> _抜粋_:

>>>

映画「MIRACLE デビクロくんの恋と魔法」(公開中)が、初の単独主演映画となった嵐の相葉雅紀(31)。そんな彼に、今作に込めた想いについて語ってもらった。


今作は、山下達郎の名曲「クリスマス・イブ」をモチーフにした中村航氏の原作小説「デビクロくんの恋と魔法」を、『ジョゼと虎と魚たち』『のぼうの城』の犬童一心監督が待望の映画化。運命の女性と出会ってしまった光、幼なじみにずっと恋をしてる杏奈、元カレを忘れられないソヨン、恋に素直になれない北山。すれちがう4人の片想い。しかし、光にしか見えない相棒の“デビクロくん”が、聖なる夜に素敵なミラクルを呼び起こす。



相葉が漫画家をめざす書店員・山本光を演じるほか、光に片想いをするオブジェ作家の卵・高橋杏奈を榮倉奈々、光に運命の人と思われている世界的な照明アーティストのテ・ソヨンをハン・ヒョジュ、光とは大学時代の同級生でテ・ソヨンとは元恋人の売れっ子漫画家・北山一路を生田斗真が演じる。


また、お笑いタレントの劇団ひとりが声をつとめるデビクロは、光が子供のころに創ったキャラクター。ときどき光の目の前に現れるが、光にしか見えない。人には言えない光の本音を代弁していく。





― 最初に脚本を読んだときの感想をお聞かせてください。

<<<

> _提供データ_:

>>>

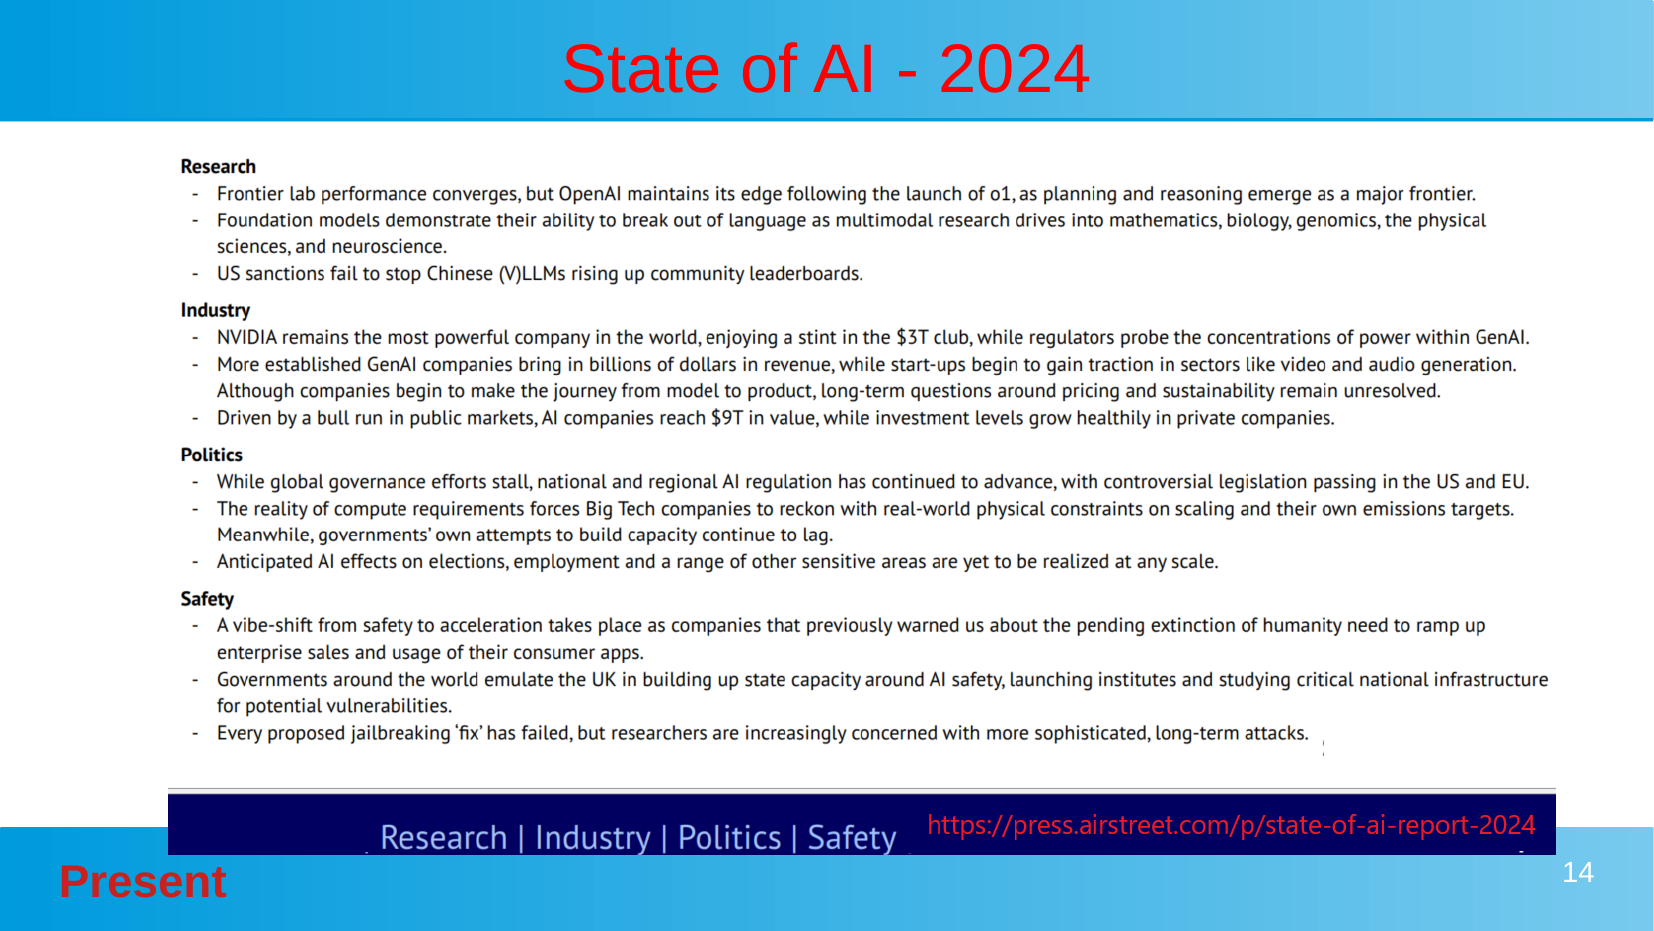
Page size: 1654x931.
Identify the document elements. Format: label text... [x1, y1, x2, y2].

picture [168, 136, 1556, 855]
title State of AI - 2024 [59, 29, 1595, 108]
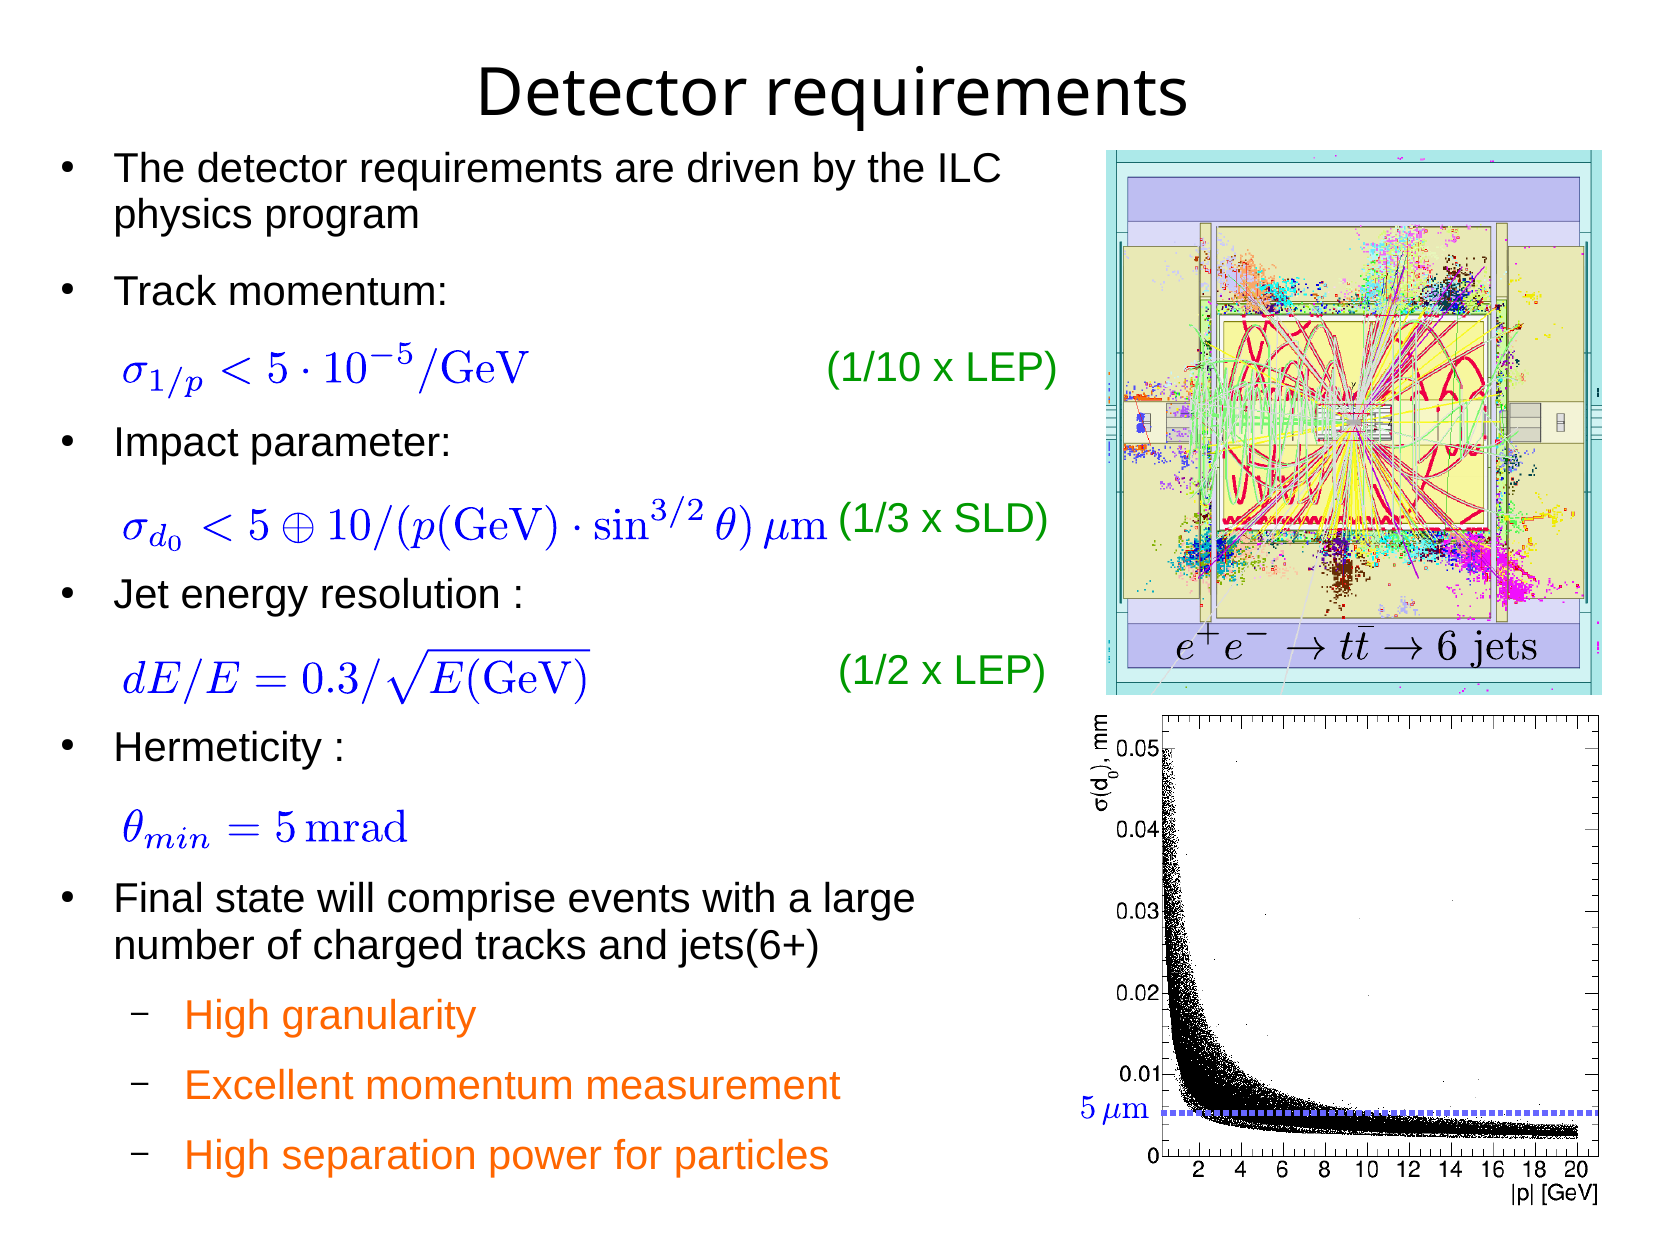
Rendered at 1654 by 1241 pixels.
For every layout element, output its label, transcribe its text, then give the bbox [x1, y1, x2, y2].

text_box [1174, 622, 1538, 669]
picture [1082, 704, 1610, 1214]
text_box [121, 649, 591, 705]
text_box [121, 495, 828, 552]
text_box [121, 809, 409, 849]
text_box [121, 342, 531, 399]
list The detector requirements are driven by the ILC physics program Track momentum: (1/10 x LEP) Impact parameter: (1/3 x SLD) Jet energy resolution : (1/2 x LEP) Hermeticity : Final state will comprise events with a large number of charged tracks and jets(6+) High granularity Excellent momentum measurement High separation power for particles [42, 144, 1061, 1241]
text_box [1079, 1095, 1150, 1126]
picture [1106, 150, 1602, 695]
title Detector requirements [56, 16, 1610, 163]
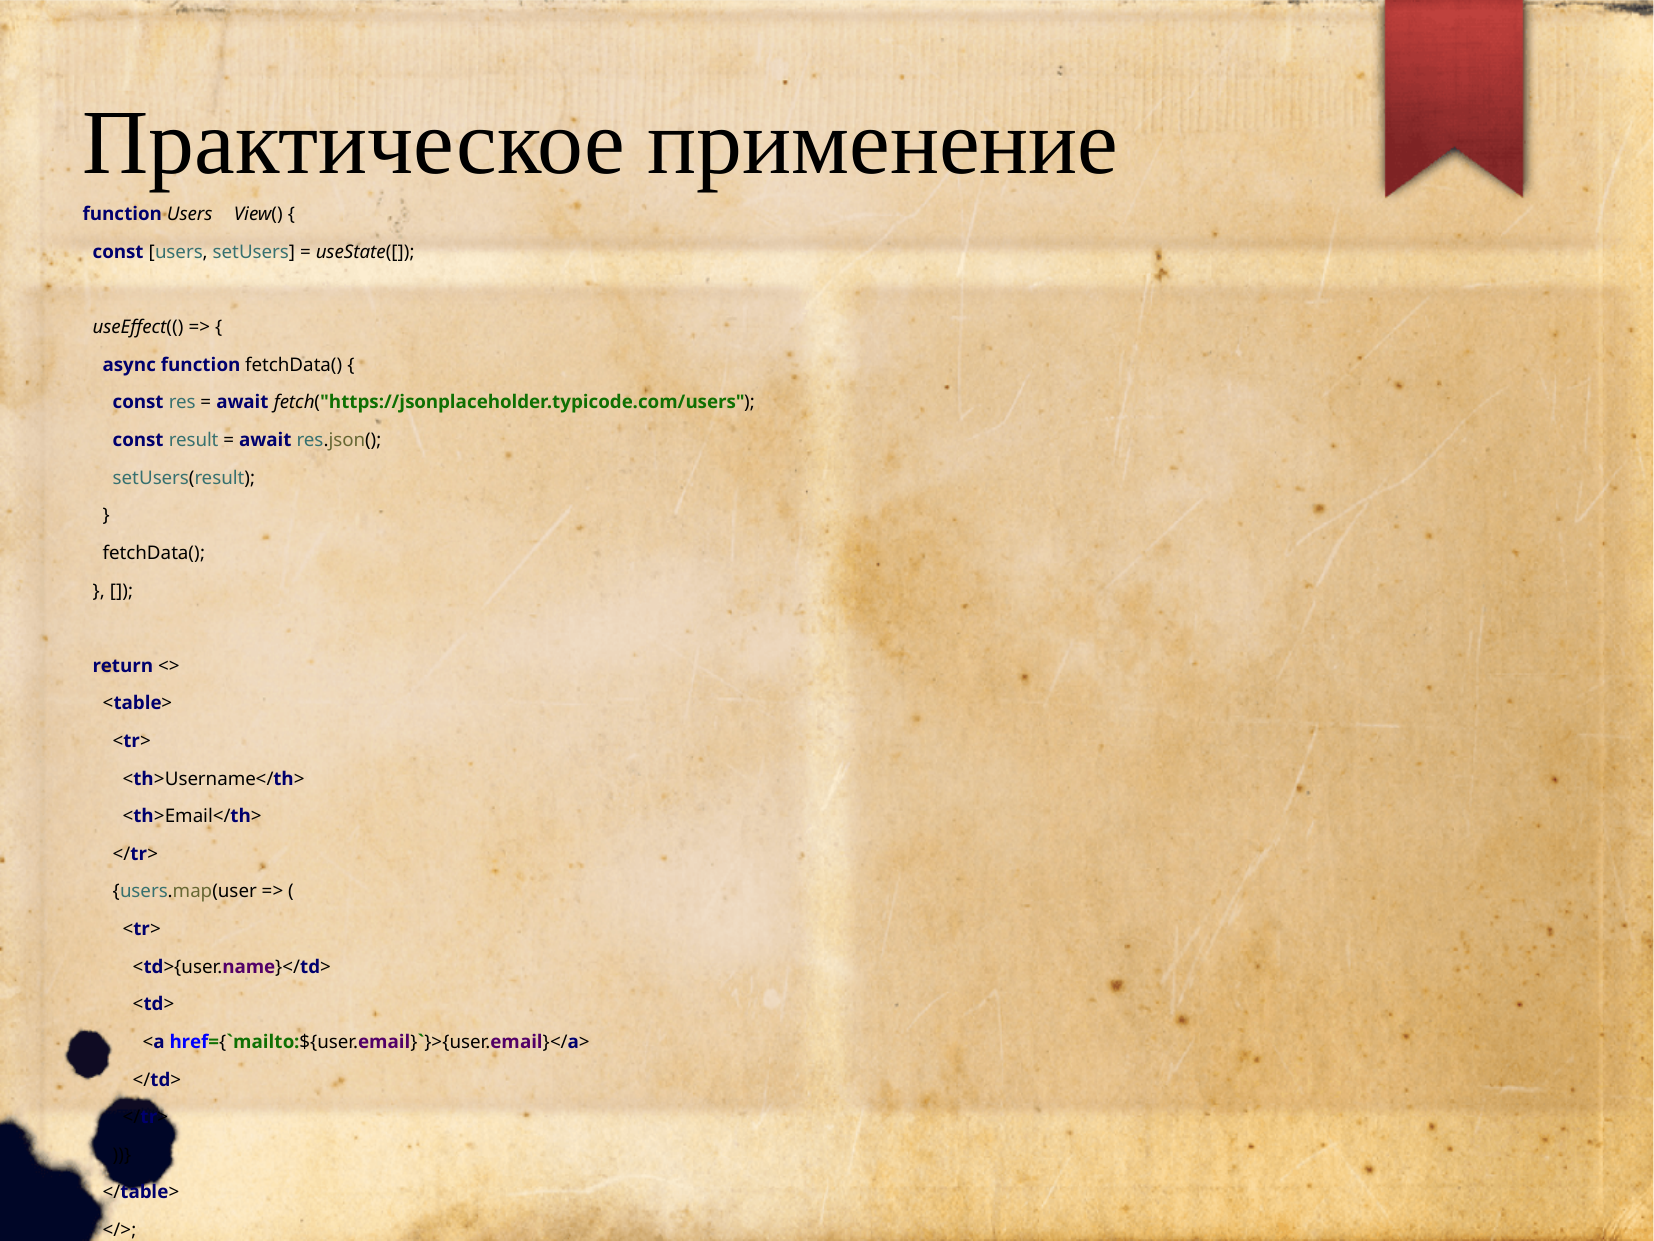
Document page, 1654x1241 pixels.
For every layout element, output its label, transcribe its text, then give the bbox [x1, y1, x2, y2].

picture [0, 0, 1654, 1241]
title Практическое применение [82, 49, 1347, 200]
list function Users View() { const [users, setUsers] = useState([]); useEffect(() => { async function fetchData() { const res = await fetch("https://jsonplaceholder.typicode.com/users"); const result = await res.json(); setUsers(result); } fetchData(); }, []); return <> <table> <tr> <th>Username</th> <th>Email</th> </tr> {users.map(user => ( <tr> <td>{user.name}</td> <td> <a href={`mailto:${user.email}`}>{user.email}</a> </td> </tr> ))} </table> </>; } [82, 200, 1538, 1241]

<<<

> _短い課題 A_: 抜粋のうち、「映画「MIRACLE デビク」から「素敵なミラクルを呼び起こす。」までの部分を一字も変えずに返すこと。
> _短い課題 B_: 抜粋によると、北山一路は光とテ・ソヨンのそれぞれとどういう関係にあるか。1〜3文で説明すること。
項目はこの抜粋とは関係がない。

> _回答 A_:
映画「MIRACLE デビクロくんの恋と魔法」(公開中)が、初の単独主演映画となった嵐の相葉雅紀(31)。そんな彼に、今作に込めた想いについて語ってもらった。


今作は、山下達郎の名曲「クリスマス・イブ」をモチーフにした中村航氏の原作小説「デビクロくんの恋と魔法」を、『ジョゼと虎と魚たち』『のぼうの城』の犬童一心監督が待望の映画化。運命の女性と出会ってしまった光、幼なじみにずっと恋をしてる杏奈、元カレを忘れられないソヨン、恋に素直になれない北山。すれちがう4人の片想い。しかし、光にしか見えない相棒の“デビクロくん”が、聖なる夜に素敵なミラクルを呼び起こす。

> _回答 B_: 北山一路は光とは大学時代の同級生で、テ・ソヨンとは元恋人の関係にある。